Michael Wright, of Cavalluzzo Shilton McIntyre Cornish LLP and co-counsel for the trustees, says shareholders suffered damages as a result of a “corrective disclosure” by Manulife.
Manulife’s financial statements for year-end 2008 revealed that profits had fallen by almost $3.8 billion and earnings per share had dropped to 32 cents from $2.78 one year earlier. It was also clear that Manulife had to increase its reserves by more than 10 times due to its unhedged exposure to the equity market.
As a result, Manulife’s share price dropped by almost 77 per cent by the end of the first quarter of 2009. In July 2009, Siskinds LLP launched the more than $1-billion class action.
The trustees argue that Manulife was lawfully obligated to disclose its decision not to hedge or reinsure its equity market risk to investors. They said Manulife had “bet the farm” that equity markets would continue to go up. Instead, the markets plummeted and Manulife was heavily exposed due to its risk management decisions that it had not disclosed to the market, they claim.
The defendants point to the financial crisis of 2008 for the unprecedented equity market collapse.
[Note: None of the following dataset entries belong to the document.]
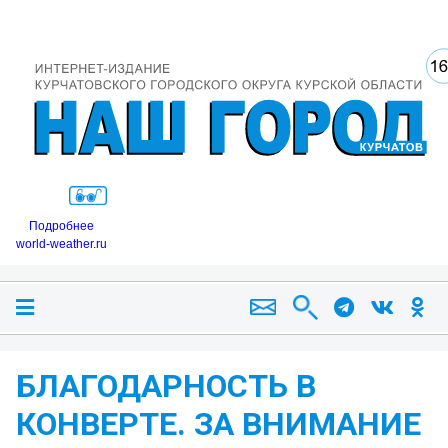
Подробнее
world-weather.ru
БЛАГОДАРНОСТЬ В
КОНВЕРТЕ. ЗА ВНИМАНИЕ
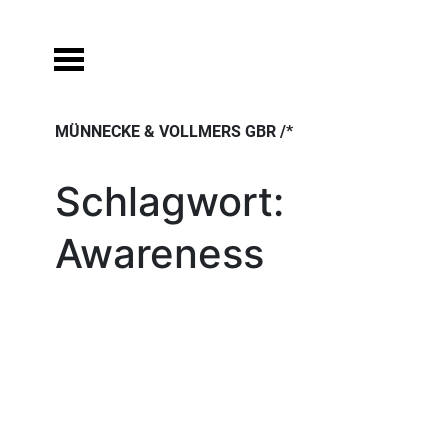
Skip
to
content
MÜNNECKE & VOLLMERS GBR /*
Schlagwort:
Awareness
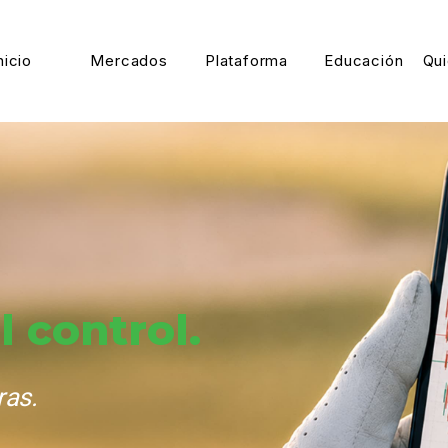
nicio
Mercados
Plataforma
Educación
Qu
l control.
ras.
They also claim there were no misrepresentations and that Manulife disclosed everything that was required.
In certifying the class action, Justice Edward Belobaba outlined the four questions at the heart of the case:
1. Did MFC materially misrepresent the nature and extent of its exposure to the equity market or was this already known in the market?
2. Was MFC required to disclose the impact on net income of a 20 or 30 per cent equity market decline or was the 10 per cent disclosure sufficient?
3. Was the financial crisis of 2008 so unprecedented and unforeseeable that no disclosure obligations could arise therefrom?
4. Was any ‘truth revealed’ on February 12, 2009 that could reasonably be viewed as a ‘correction’ of earlier misrepresentations?
In addition, in order to obtain leave to pursue a claim of this kind under the Securities Act, you need to satisfy the court that you have a reasonable possibility of success at trial, which we were able to do, says Wright.
“I am satisfied on the material before me that the action is being brought in good faith and there is a reasonable possibility that the action will be resolved at trial in favour of the plaintiffs,” wrote Belobaba.